Automate bill-paying. Among the first observable signs of cognitive decline when it comes to money is forgetting to pay a bill or paying bills twice. As an adult ages, put as many bills on autopay as possible — for example, an automatic debit from a checking account.
Examine expenses. Create a monthly budget and examine ongoing expenses, such as telephone and cable TV, to determine if they are unnecessarily high. If the person is susceptible to sales pitches, place his or her phone number on the National Do Not Call Registry, donotcall.gov, and opt out of mail advertising at DMAChoice.org.
Get online. Internet access to financial accounts is key, especially for monitoring an elderly relative's finances from afar. "You have that early warning that potentially something is happening that you need to find out about," Beck said. "You can do that from across the country now."
It allows a relative to monitor for odd spending patterns, identity theft and other forms of fraud, which has become a growing problem for the elderly. "You can say, 'Mom, I'm just going to look at your account to make sure nobody is doing anything bad,'" Beck said.
Consolidate.
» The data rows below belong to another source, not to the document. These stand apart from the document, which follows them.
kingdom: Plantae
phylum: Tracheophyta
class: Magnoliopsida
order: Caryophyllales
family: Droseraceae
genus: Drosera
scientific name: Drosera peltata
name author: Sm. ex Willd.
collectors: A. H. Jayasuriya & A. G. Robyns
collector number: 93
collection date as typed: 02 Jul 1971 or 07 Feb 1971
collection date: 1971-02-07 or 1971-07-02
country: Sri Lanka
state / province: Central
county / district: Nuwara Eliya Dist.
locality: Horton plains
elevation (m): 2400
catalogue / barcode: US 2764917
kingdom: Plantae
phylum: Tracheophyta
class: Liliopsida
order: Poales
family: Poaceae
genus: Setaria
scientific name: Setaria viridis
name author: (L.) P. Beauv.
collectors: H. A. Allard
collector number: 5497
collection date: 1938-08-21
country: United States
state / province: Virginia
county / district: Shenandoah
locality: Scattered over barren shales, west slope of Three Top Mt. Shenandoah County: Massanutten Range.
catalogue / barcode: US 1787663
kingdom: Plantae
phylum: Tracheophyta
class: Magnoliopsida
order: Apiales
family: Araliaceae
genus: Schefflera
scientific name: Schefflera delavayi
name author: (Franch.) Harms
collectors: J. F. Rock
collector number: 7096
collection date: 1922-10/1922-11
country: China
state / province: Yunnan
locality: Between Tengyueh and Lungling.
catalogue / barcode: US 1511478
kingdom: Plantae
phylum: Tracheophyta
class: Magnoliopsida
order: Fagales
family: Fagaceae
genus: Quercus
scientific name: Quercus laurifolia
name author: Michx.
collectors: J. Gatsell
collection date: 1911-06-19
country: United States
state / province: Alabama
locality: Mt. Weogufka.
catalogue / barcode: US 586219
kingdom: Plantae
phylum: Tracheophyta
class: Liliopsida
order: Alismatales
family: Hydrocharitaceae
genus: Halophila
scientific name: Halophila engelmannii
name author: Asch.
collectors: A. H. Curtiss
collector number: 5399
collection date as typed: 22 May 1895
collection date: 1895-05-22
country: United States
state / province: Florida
Consolidate accounts into as few as possible. For example, you might combine checking and savings accounts into a single bank and transfer investments to one investment firm. Fewer accounts makes money life easier to manage.
Monitor credit. You can help monitor potential payment defaults and new accounts that may have been opened by going to annualcreditreport.com and accessing the credit report for free from the three major credit bureaus. The person will need to provide his or her Social Security number.
You call pull one free report per year from each of the three credit agencies, so it's a good idea to stagger them, pulling one every four months.
You can also help the person place a security freeze with the credit bureaus, which blocks new accounts from being opened in that person's name without specific permission. Be aware that a credit freeze could be a hassle and cause delays for some activities outside of applying for loans and credit cards, such as signing up for a wireless phone plan.